Again, like Gounod, Thomas turned to Shakespeare after having set Goethe. His ‘Hamlet’ (1868) was successful in Paris for a long time. And, though the music cannot match its subject, it contains some of the composer’s best work. The vocal parts are richly ornamented; the poetically conceived part of Ophelia is a coloratura rôle, such as modern opera, with the possible exception of Delibes’ Lakmé, has not produced, and the ballet music is brilliant. Françoise de Rimini (1882) and the ballet La Tempête were his last and least popular dramatic works.

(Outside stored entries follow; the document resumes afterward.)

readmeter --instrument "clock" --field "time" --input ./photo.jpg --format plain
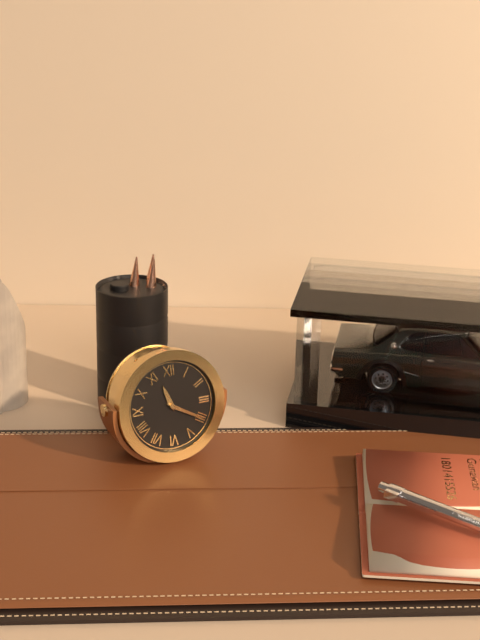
11:20
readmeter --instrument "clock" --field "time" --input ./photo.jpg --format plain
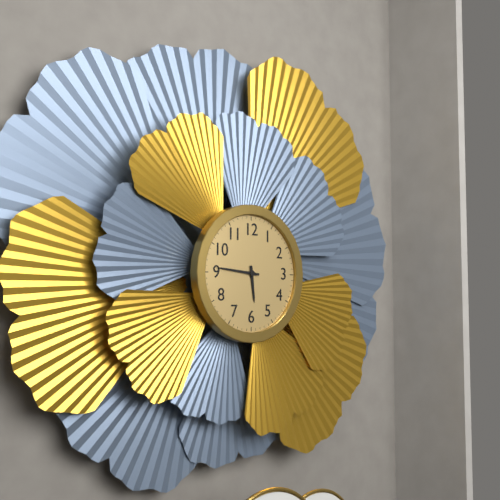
5:46
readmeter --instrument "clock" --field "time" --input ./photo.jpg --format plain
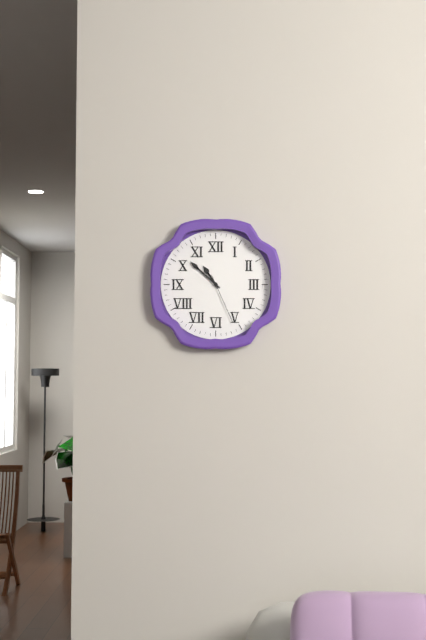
10:52:26
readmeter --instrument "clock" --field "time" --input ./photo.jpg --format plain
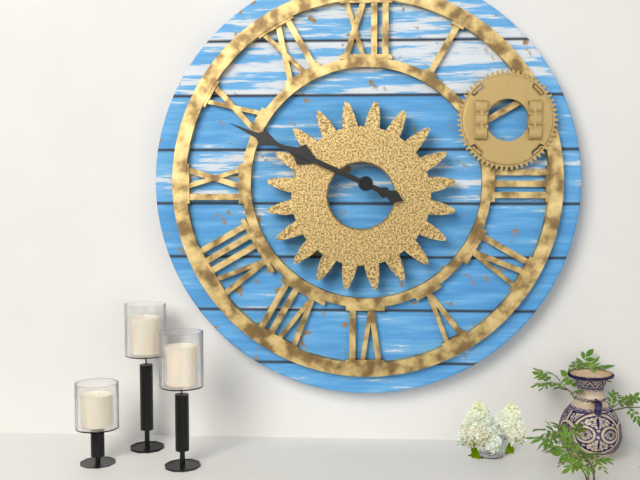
9:49
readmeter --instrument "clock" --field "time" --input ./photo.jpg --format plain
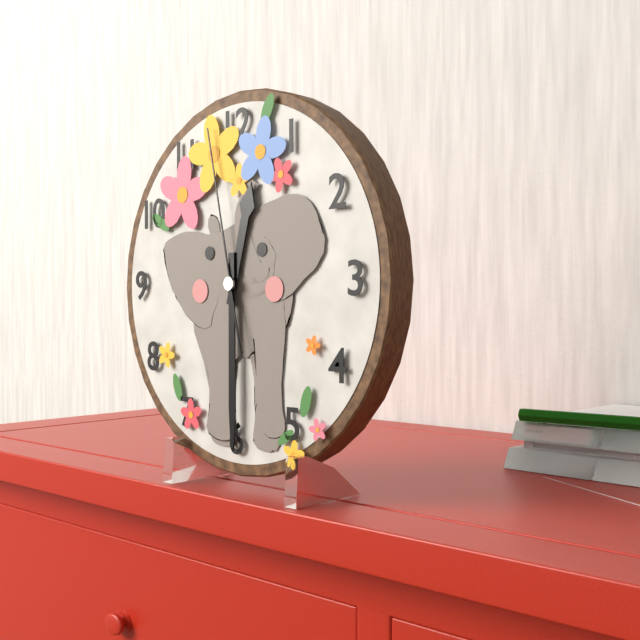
12:30:58
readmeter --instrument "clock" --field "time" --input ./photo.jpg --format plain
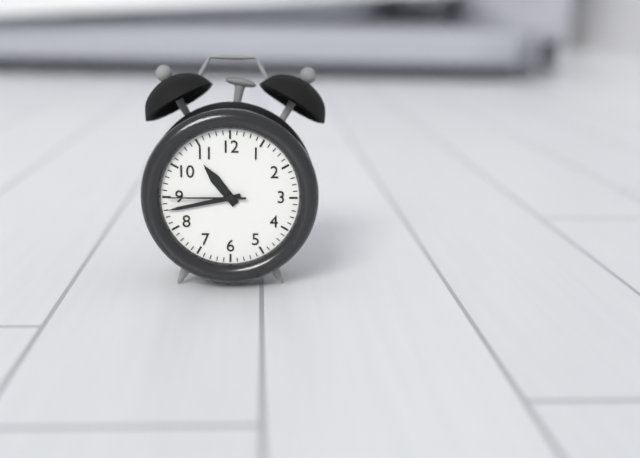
10:43:45
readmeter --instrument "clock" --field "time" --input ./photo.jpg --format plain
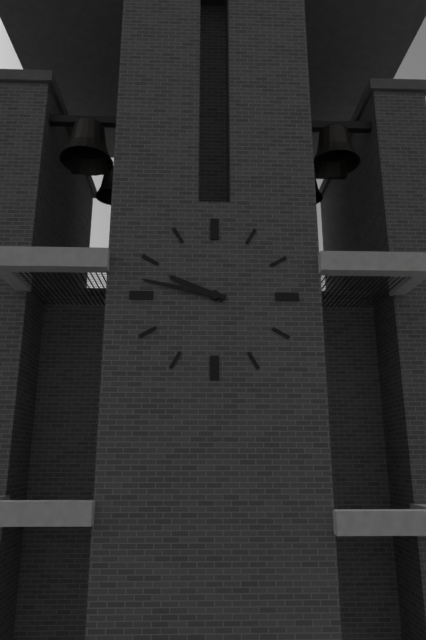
9:47
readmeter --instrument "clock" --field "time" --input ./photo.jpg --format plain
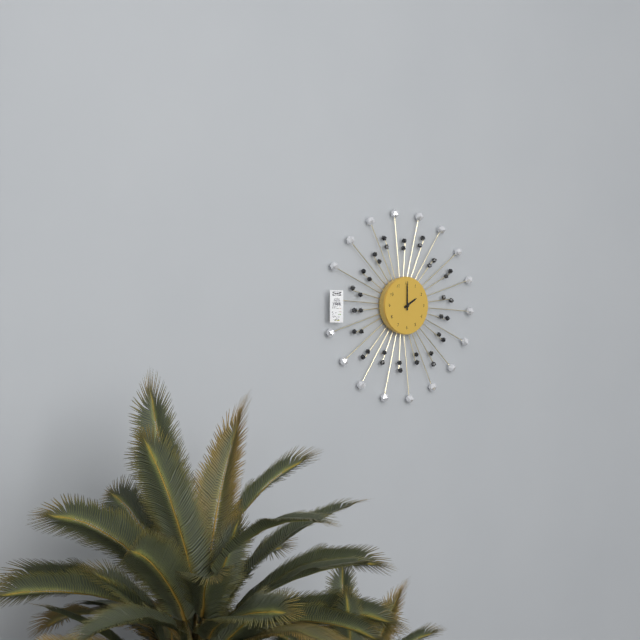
2:00
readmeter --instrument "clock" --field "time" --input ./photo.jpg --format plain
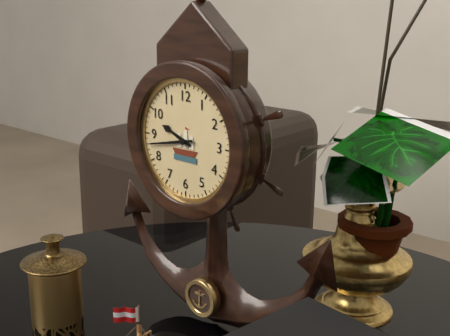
9:43
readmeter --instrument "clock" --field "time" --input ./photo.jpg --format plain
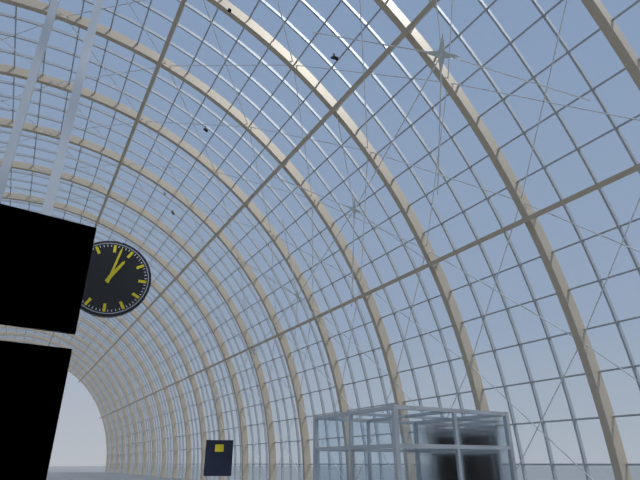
1:02
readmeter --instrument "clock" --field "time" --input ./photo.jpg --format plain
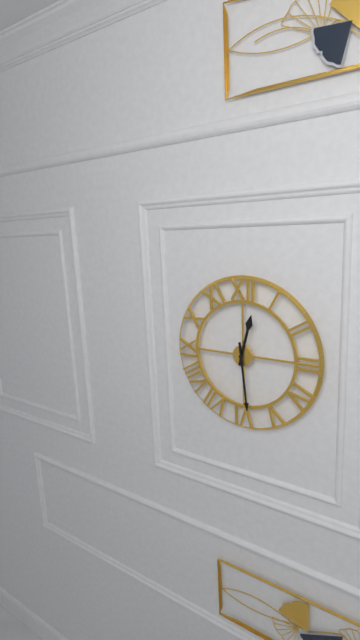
12:29
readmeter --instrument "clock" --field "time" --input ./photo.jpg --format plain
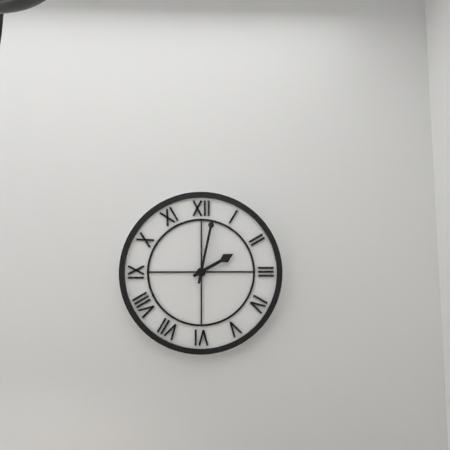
2:02
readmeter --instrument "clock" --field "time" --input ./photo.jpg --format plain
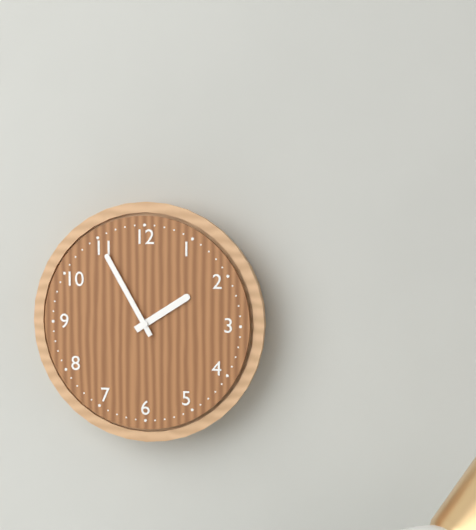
1:55
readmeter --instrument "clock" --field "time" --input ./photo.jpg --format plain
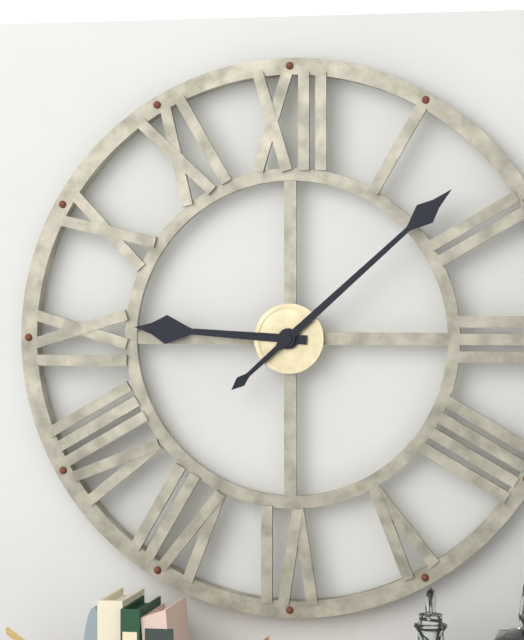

Léo Delibes (1836-1891), a pupil of Adam, is widely known by his charming ballets. The ballet, which had played so important a part in eighteenth century opera, was quite as popular in the nineteenth century. If Vestris, the god of dance, had passed with the passing of the Bourbon monarchy, there were Taglioni (who danced the Tyrolienne in Guillaume Tell and the pas de fascination in Meyerbeer’s Robert le Diable), Fanny Elssler, and Carlotta Grisi, full of grace and gentility, to give lustre to the art of dancing. The ballet as an individual entertainment apart from opera was popular during the greater part of the nineteenth century, and was brought to a high perfection, best typified by the famous Giselle, written for Carlotta Grisi, on subject taken from Heinrich Heine, arranged by Théophile Gautier, and set to music by Adam. To this kind of composition Delibes contributed music of unusual charm and distinction. La Source shows a wealth of ravishing melody and made such an impression that the composer was asked to write a divertissement, the famous Pas des Fleurs to be introduced in the ballet Le Corsaire, by his old master Adam, for its revival in 1867. His ‘Coppelia’ ballet, written to accompany a pretty comedy of the same name, and the grand mythological ballet ‘Sylvia’ are considered his best and established his superiority as a composer of artistic dance music.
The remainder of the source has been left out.